The cost: a truly dead method on a class nobody instantiates will survive. You'll only notice via the "low" tier, which is suggestive hints, not a CI gate. This is the concession.

Try it in 30 seconds

docker run --rm -v "$PWD":/work ghcr.io/sen-ltd/deadcode-py:latest src/

# JSON for tooling
docker run --rm -v "$PWD":/work ghcr.io/sen-ltd/deadcode-py:latest --format json src/

# GitHub Actions annotations
docker run --rm -v "$PWD":/work ghcr.io/sen-ltd/deadcode-py:latest --format github src/

# Bootstrap a legacy allowlist
docker run --rm -v "$PWD":/work ghcr.io/sen-ltd/deadcode-py:latest --allowlist-emit src/ > deadcode.toml

Or pip install deadcode-py if you prefer. No runtime dependencies. About 1,000 lines of Python including tests.

Takeaways

• Static analysis in Python has hard limits, but "hard limits" is not the same as "useless". You can catch a large fraction of real dead code with AST analysis plus a handful of framework heuristics.
• Confidence tiers are an honest UX for any static analyzer whose underlying problem is undecidable. Don't hide uncertainty behind a single number — label it so the user knows which findings to trust.
• First-class allowlists with reasons turn dead code from an invisible liability into tracked tech debt. This is the difference between a tool that gets adopted and a tool that gets disabled.
• CI-friendly defaults matter more than thoroughness. --min-confidence high by default means day-one adoption doesn't fail.
• Write your fixtures as Python strings and ast.parse them in tests. It makes the analyzer trivially testable. 62 tests, no filesystem for most of them.

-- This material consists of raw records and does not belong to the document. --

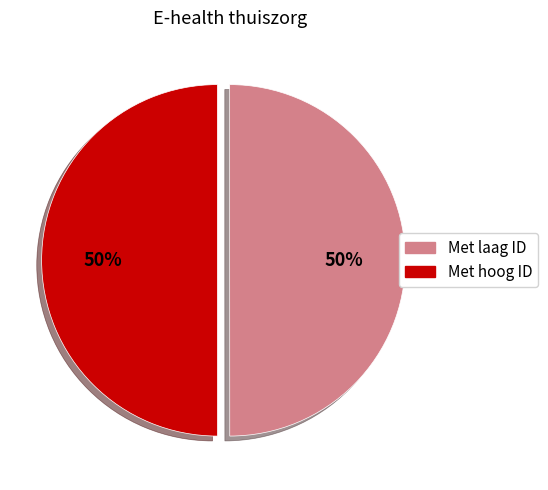

To the nearest percent, what is the average slice percentage?

50%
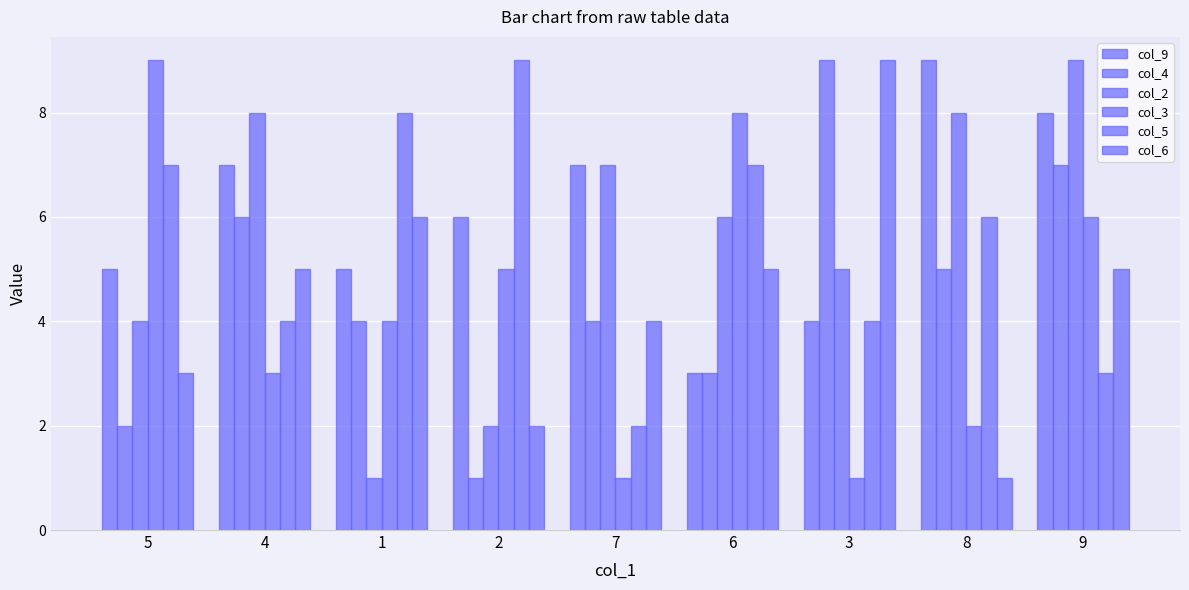

Reading left to right, extract all data points from this chart.

col_9: 5=5	4=7	1=5	2=6	7=7	6=3	3=4	8=9	9=8
col_4: 5=2	4=6	1=4	2=1	7=4	6=3	3=9	8=5	9=7
col_2: 5=4	4=8	1=1	2=2	7=7	6=6	3=5	8=8	9=9
col_3: 5=9	4=3	1=4	2=5	7=1	6=8	3=1	8=2	9=6
col_5: 5=7	4=4	1=8	2=9	7=2	6=7	3=4	8=6	9=3
col_6: 5=3	4=5	1=6	2=2	7=4	6=5	3=9	8=1	9=5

The whole tool is about 1,000 lines split across scanner.py, analyzer.py, classifier.py, allowlist.py, formatters.py, and cli.py. Each module is independently testable because the boundaries follow the data flow: files → sources → AST → symbol graph → classification → output. When an analyzer is this cleanly layered, adding heuristics is cheap and regressions are obvious.

Go dig in your own repos. I bet you find at least one _helper from 2021.